Some citizens have raised concerns that the district’s proposed pool would be a facility primarily used by high school swim teams and the Torpedoes swim club. They see it as an athletic facility more than an academic facility.
Tanoos asks, “Does that mean this community is willing to do away with competitive swimming? Would they be willing to do the same thing with football, baseball or basketball?”
Much money also is invested in other sports offered by the district. “We’ve have to renovate them and put millions of dollars into our facilities, but there has not been anyone say, let’s do away with football, baseball, basketball or soccer,” he said.
It appears at least one other entity is interested in being involved in the proposed pool facility.

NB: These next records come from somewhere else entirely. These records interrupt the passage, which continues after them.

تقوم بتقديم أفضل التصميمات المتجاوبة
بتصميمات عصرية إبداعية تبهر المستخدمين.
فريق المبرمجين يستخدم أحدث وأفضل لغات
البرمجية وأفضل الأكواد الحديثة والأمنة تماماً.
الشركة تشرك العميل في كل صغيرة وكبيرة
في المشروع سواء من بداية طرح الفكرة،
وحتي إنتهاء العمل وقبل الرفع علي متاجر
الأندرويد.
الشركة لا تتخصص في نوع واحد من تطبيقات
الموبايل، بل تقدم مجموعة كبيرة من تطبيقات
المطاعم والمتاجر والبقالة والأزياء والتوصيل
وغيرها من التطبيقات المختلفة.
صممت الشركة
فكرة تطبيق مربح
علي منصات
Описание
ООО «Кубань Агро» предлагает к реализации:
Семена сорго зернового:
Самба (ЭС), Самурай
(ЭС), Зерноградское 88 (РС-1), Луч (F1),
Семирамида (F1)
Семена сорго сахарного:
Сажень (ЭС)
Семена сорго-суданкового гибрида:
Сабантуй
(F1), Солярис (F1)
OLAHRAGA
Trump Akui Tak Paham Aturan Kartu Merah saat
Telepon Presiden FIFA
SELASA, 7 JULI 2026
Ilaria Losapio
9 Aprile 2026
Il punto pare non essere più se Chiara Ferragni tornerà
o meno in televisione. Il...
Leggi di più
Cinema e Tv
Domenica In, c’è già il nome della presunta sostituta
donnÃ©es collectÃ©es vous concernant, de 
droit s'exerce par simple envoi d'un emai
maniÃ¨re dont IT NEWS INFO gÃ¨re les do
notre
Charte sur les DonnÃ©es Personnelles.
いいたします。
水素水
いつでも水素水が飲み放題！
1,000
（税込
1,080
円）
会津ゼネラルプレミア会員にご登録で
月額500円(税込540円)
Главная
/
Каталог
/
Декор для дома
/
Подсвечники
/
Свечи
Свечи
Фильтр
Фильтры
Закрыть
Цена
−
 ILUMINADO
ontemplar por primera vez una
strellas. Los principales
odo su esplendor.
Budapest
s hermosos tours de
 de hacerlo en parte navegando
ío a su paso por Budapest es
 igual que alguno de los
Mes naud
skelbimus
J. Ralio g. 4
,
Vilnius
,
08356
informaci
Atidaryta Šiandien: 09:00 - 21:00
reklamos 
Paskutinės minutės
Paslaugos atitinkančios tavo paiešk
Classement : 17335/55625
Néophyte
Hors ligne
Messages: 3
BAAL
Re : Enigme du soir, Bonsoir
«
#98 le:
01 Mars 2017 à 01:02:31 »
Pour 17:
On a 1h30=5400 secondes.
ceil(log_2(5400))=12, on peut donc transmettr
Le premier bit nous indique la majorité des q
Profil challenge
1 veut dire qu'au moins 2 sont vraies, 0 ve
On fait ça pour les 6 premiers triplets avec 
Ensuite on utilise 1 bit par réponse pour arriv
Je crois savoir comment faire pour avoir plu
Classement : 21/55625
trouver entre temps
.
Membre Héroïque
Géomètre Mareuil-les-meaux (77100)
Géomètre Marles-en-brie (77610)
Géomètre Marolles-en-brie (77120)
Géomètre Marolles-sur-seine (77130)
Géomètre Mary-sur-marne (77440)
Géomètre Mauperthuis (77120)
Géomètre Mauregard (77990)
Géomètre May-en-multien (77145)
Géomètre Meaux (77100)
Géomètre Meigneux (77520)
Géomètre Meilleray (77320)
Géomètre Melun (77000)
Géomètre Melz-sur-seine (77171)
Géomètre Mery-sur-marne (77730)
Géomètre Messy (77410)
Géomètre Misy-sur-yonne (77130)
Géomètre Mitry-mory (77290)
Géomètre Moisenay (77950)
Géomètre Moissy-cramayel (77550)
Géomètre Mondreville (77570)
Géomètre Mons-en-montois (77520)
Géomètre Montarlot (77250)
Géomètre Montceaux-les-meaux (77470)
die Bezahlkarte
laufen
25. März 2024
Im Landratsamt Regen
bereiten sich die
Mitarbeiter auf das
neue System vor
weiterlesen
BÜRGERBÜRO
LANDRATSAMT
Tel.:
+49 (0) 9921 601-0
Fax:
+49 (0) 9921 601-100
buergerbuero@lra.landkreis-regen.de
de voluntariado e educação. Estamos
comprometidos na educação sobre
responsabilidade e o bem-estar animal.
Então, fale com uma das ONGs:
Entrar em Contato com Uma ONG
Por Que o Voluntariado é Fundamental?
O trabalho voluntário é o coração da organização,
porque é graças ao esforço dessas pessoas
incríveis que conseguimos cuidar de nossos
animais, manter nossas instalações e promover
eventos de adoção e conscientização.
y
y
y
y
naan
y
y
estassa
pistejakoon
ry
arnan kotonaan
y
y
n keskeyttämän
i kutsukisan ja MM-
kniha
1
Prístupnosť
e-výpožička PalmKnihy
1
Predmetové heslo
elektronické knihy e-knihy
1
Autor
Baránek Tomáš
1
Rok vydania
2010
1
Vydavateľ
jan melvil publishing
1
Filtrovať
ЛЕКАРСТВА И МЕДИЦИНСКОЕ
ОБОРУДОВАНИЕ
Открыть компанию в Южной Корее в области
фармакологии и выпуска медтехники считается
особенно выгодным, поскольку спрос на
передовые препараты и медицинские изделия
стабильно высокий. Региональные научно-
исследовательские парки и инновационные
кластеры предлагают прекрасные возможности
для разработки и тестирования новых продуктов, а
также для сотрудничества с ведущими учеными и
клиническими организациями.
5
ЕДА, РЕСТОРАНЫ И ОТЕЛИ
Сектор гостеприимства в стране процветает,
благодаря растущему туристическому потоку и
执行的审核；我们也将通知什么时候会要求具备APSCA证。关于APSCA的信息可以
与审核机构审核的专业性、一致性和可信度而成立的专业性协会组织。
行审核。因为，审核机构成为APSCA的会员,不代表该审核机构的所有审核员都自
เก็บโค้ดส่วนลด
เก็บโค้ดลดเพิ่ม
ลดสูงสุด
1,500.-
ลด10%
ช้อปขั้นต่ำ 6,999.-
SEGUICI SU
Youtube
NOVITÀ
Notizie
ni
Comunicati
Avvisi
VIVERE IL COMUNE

On Thursday, Bill Thomas, president of the Vigo County Council, confirmed the county “is working on a proposal that we feel will address the concerns of the community as well as meet school corporation needs.”
He would not elaborate, but he said he would present the proposal at the Monday night meeting.
The county’s proposal “would involve some county funding, but it would not center around property taxes,” Thomas said. “There are other avenues we are researching.”
Tanoos says that the first step for the school district is to make the presentation Monday.
“If that opens doors for others to converse with us about partnerships or financial support, we would be open to those discussions,” he said. “We are willing to listen.”
But the school district is on a tight timeline, he said. “We can’t slow the process down. We are on a timeline with the current conditions of our pools,” he said.
The school district’s top priority is a facility that serves VCSC students, Tanoos reiterated.
If the board should decide against the recommendation of one centralized pool, “then the board has to decide what direction they would like to go,” Tanoos said.